How do Canadians celebrate Ramadan?
Canada works to embrace the beliefs of all newcomers regardless of their backgrounds, and part of that is being aware of all major religious celebrations and observances.
The country prides itself on multiculturalism and embracing the religions of all newcomers. The Canadian Multiculturalism Act ensures that all people in Canada, regardless of their immigration status, has the right to freedom of belief without persecution.
Islam is the second most commonly reported religion in Canada according the 2021 census from Statistics Canada. The census says between 2001 and 2021, the population of Muslims in Canada has grown from 2% of the overall population to 4.9%. This accounts for nearly 1.8 million people.
The census attributes the growth in Canada’s Muslim population to immigration. Nearly one-quarter of Canada’s population is an immigrant and data shows that between 2011 and 2021, 18.9% of immigrants reported being Muslim.
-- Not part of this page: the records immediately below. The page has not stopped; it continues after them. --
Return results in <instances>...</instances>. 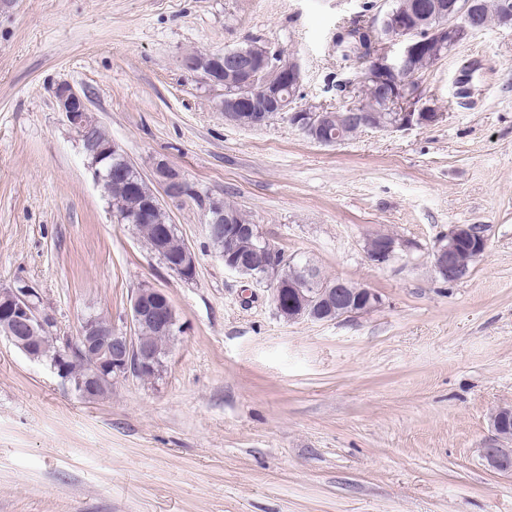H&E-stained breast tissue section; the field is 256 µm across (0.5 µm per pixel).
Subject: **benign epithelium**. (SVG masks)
<instances>
[{
	"mask_svg": "<svg viewBox=\"0 0 512 512\" xmlns=\"http://www.w3.org/2000/svg\"><path fill=\"white\" fill-rule=\"evenodd\" d=\"M386 7L377 10L373 23L383 36L373 38L368 57L369 65L364 75L349 87L352 104L345 113L297 105L303 73L300 65L267 43L253 47V52L236 50L223 53H202L183 59V67L192 72H204L215 85L224 84V74L238 78V89L222 102L225 120L237 125L261 126L277 115L288 116L289 122L307 139L333 146L342 142L341 137L327 135L331 128L355 124L379 132H401L417 126H430L443 121L446 113L424 101L415 79L412 59L418 46L427 43L440 50L452 47L480 31L473 21L482 6L481 0H448V8L435 7L436 25L423 27L426 19H410L404 7H394L384 0ZM274 66L283 73L282 85H265L256 88L254 59ZM375 84L389 87L390 111L368 112L365 107L366 92ZM259 95L264 103L263 112H245L243 105L252 104V96ZM56 104L71 128L77 133L81 149L97 183L124 177L135 169L126 149L112 141L104 143L95 136L96 124L91 119L84 98L70 85L60 84L55 89ZM133 187L144 193L142 207L117 216V221L144 224L151 215L163 208L169 200H180L189 192V184L168 161L155 163L151 179L138 176ZM206 228L224 225V267L238 274H250L257 282H265L272 290V299L284 320L308 319L327 322L336 315L351 316L370 312L380 305L379 295L360 285L347 286L343 281L320 279L311 267L299 268L292 258H285L286 267L294 280L286 287L279 277V269L252 271L238 254L239 240L255 241L253 249L259 253H273L278 245L265 237L256 224H234L224 218V200L211 198L204 210ZM488 244L484 230L477 224H453L433 251V267L453 282L463 278L467 269L462 266L448 268V257L457 251H467L473 258L482 255ZM396 239H385L373 245V238L366 239L364 251L367 258L380 265L396 255ZM167 267L184 280H192L197 272L195 252L184 246L182 252L167 260ZM130 323L135 331L149 323L162 333L177 331L174 307L167 294L156 288H142L134 296L130 309ZM53 325L50 315L40 311L38 296L27 285L0 290V335L33 361L39 354L26 340L27 335ZM77 358L87 363L81 378L72 379L66 374V363ZM162 365L158 352L140 337L132 336L99 318L85 319L78 334L66 338V355L51 364V369L85 398L96 397L98 385L104 380H115L130 375L141 377L155 374Z\"/></svg>",
	"mask_w": 512,
	"mask_h": 512,
	"instance_id": "benign-epithelium-1",
	"label": "benign epithelium"
}]
</instances>
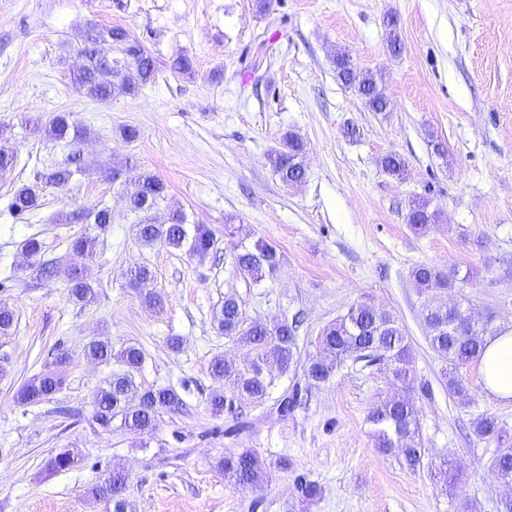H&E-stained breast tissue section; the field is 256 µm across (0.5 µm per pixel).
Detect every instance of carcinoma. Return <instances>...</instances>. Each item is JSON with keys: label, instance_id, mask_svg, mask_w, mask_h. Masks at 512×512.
I'll use <instances>...</instances> for the list:
<instances>
[{"label": "carcinoma", "instance_id": "cac0c4a2", "mask_svg": "<svg viewBox=\"0 0 512 512\" xmlns=\"http://www.w3.org/2000/svg\"><path fill=\"white\" fill-rule=\"evenodd\" d=\"M94 40L103 39L120 53V57L106 60L96 49L82 41L80 55L84 58L82 67L73 73L75 89L97 100H108L114 96L132 95L148 84L155 76L157 64L143 45L123 27L100 28L92 25ZM334 69L342 84L354 90L373 112L387 110L381 79L370 72H358L353 68L349 55L337 52L333 55ZM32 131L45 134L54 140L76 142L83 136V130L70 112H58L48 121L40 118L29 120ZM305 145L293 132L283 134L280 148L270 155V162L282 182L291 184L305 178L303 164ZM74 171L65 166L42 176L45 183L62 186L71 179ZM166 199L165 183L150 174L139 175L127 189L128 207L144 215L138 224V239L145 245L160 243L175 250L204 259L215 246L212 230L204 225H195L193 231L186 227V214L179 206L169 208L166 222L158 223L151 212ZM42 206L40 182L18 188L9 205L10 211L23 216L31 214ZM439 215L430 209L429 201L419 199L412 202L405 216L409 226L418 232L425 231L438 222ZM69 222L93 224L105 230L112 223V210L103 206L69 214ZM95 239L84 233L74 235L68 242V251L82 259L72 264L62 258L35 263L34 271L39 279L50 280L60 277L66 283L69 297L78 302H89L95 291L88 279V265L95 258ZM280 254L265 240H257L251 247H243L235 256V265L245 280L259 282L272 276L280 267ZM470 273L460 274L451 269L445 271L432 265L420 264L411 271V281L418 293L430 296L422 308V319L427 329L432 348L448 364V392L468 402L470 388L459 369L472 360H480L487 339L497 335L498 329L486 321L478 327H471L464 315L467 307L458 303L449 308L435 303L437 295L465 284ZM217 329L226 336H233L251 347L256 361L247 368L237 367L220 356L210 362L213 377L230 385L234 395L240 399L260 400L267 394L269 382L264 376L261 363L271 362L282 372L301 367L307 384L326 383L341 365L350 359L371 364L381 358L392 366V375L398 381L409 382L413 377L411 348L407 336L397 319L389 312L367 303H360L321 331L319 353L303 363L300 361L297 344V326L283 322L270 325L258 319L248 321L236 297H224V303L214 314ZM85 351L95 360L108 362L117 358L126 370L112 374L96 397L94 421L107 427L118 417L121 426L140 432L154 427L159 411L175 410L182 406V399L172 388H148L140 390L132 378V371L141 367L144 355L140 348L129 345L117 355H112V344L107 340L89 342ZM65 383L61 374L44 373L35 375L23 383L15 394L20 404L40 402L59 392ZM373 427V436L378 447L389 450L396 448L403 456L408 468L415 470L423 463L424 450L419 441V412L412 400L404 397L392 398L381 403L368 416ZM474 435L480 441L494 442L499 451L491 462L494 477L506 484H512V435L491 415H482L474 424ZM74 458L68 453H58L47 462L48 469L59 472L73 467ZM224 476L243 487L256 488L263 482L265 462L248 450L230 452L224 456ZM125 485V476L112 473L103 481L89 488V494L112 504V512H132V506L119 494H109L116 485Z\"/></svg>", "mask_w": 512, "mask_h": 512}]
</instances>
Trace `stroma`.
<instances>
[{"label": "stroma", "mask_w": 512, "mask_h": 512, "mask_svg": "<svg viewBox=\"0 0 512 512\" xmlns=\"http://www.w3.org/2000/svg\"><path fill=\"white\" fill-rule=\"evenodd\" d=\"M91 24L129 31L154 57V80L108 102L78 93L71 75ZM337 52L381 75L388 111H369L337 80ZM180 55L191 58L193 77L171 69ZM56 112L73 113L85 131L80 142L32 133L25 123ZM127 125L138 140L122 138ZM351 125L360 130L353 139L345 134ZM288 131L306 144V176L296 185L268 161ZM1 146L15 163L0 171V301L16 323L0 335V512H110L88 490L113 471L126 476L133 512H464L470 501L478 512H497L507 491L490 471L498 446L476 440L472 426L490 414L512 431V403L486 392L475 361L461 369L473 401L449 394L410 274L419 264L471 271L472 281L442 302L463 295L475 316L512 325V0H270L263 14L256 0H0ZM75 153L80 172L44 187L35 214L10 212L16 189ZM389 153L405 160L402 174L382 170ZM129 156L136 169L104 178ZM142 173L163 180L189 223L214 231L209 257L141 244L125 196ZM419 198L439 221L417 234L405 214ZM101 204L112 222L96 237L89 271L98 296L77 303L62 279H36L22 245L34 235L42 259L67 256L82 227L64 215ZM259 238L277 248L281 264L254 284L237 273L234 256ZM142 265L153 280L129 286L127 269ZM148 291L161 295V310L144 305ZM229 294L247 318H300L304 360L318 353L322 329L352 306L384 308L411 343L415 381L404 391L386 364L350 360L312 387L301 372L268 368L265 398L236 399L214 413L212 358L244 367L253 358L214 324ZM99 338L116 352L142 349L136 385L175 388L181 408L160 411L144 433L93 423L98 390L122 369L86 356L85 345ZM61 353L67 363L59 368ZM56 369L65 377L60 392L34 405L15 401L26 380ZM295 388L299 403L280 415L279 400ZM403 392L419 409L425 450L414 471L398 450L377 448L368 421ZM243 449L267 465L260 487L236 485L219 466L225 453ZM63 451L75 466L48 471L47 460ZM445 463L459 475L451 488L439 474ZM302 479L316 482L320 497L305 500Z\"/></svg>", "instance_id": "1"}]
</instances>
Most live in Ontario, which reported an Islamic population of 6.7%.
Marking the celebration
Ramadan is a religious holiday for Muslims and is celebrated on the ninth month of the lunar calendar. For 2023, it falls between March 22 or 23 (depending on your location) and April 22. It is a month of fasting, prayer, reflection, and charity that ends with Eid, one of the most important holidays in the Islamic year.
In Canada, senior political and business leaders commemorate Ramadan by issuing statements and attending or hosting iftars to break the fast. The Prime Minster issues a special statement to mark Ramadan and acknowledge the contributions of Islamic Canadians.
Northern Canadians have a longer fast this year
Ramadan lasts 29 or 30 days depending on the year and always moves by 12 days. Over a few years, it can move from the long nights of winter into spring or summer when the days then become much longer.
This means that when Ramadan falls in the spring or summer, those who live in Canada’s more northern communities have longer to wait until the sun goes down and only a short interval before it comes up again. In Toronto, Canada’s largest city, Muslims who are observing Ramadan this year can expect to fast for just over 13 hours a day throughout April. Those in Whitehorse will be waiting 15 hours between meals by the end of the month.
Other ways to celebrate
Another aspect of Ramadan is giving money to those who are less fortunate, known as Zakat. Zakat is purely monetary, and it is expected that those who make above a certain level of income will give some of their money to charity. During Ramadan, charitable organizations across Canada will host iftars and other large events to raise money for the less fortunate Muslims, both in Canada and abroad.
There are over 20 mosques in each of Toronto, Vancouver, Montreal, Edmonton, and Calgary. Observant Muslims pray five times a day throughout the entire year but during Ramadan, it is encouraged to spend more time in prayer. Some Muslims take time to recite Tarawih, which means reading portions of the Qur'an each day throughout the month. This can be done at home or the mosque.
Ramadan ends with Eid ul-Fitr. Typically, the day starts by putting on brand-new clothes and going to the mosque for prayers. The rest of Eid is devoted to good food and visiting friends and family. Households will have sweets like mithai, dates or baklava, depending on their traditions, to entertain guests throughout the day.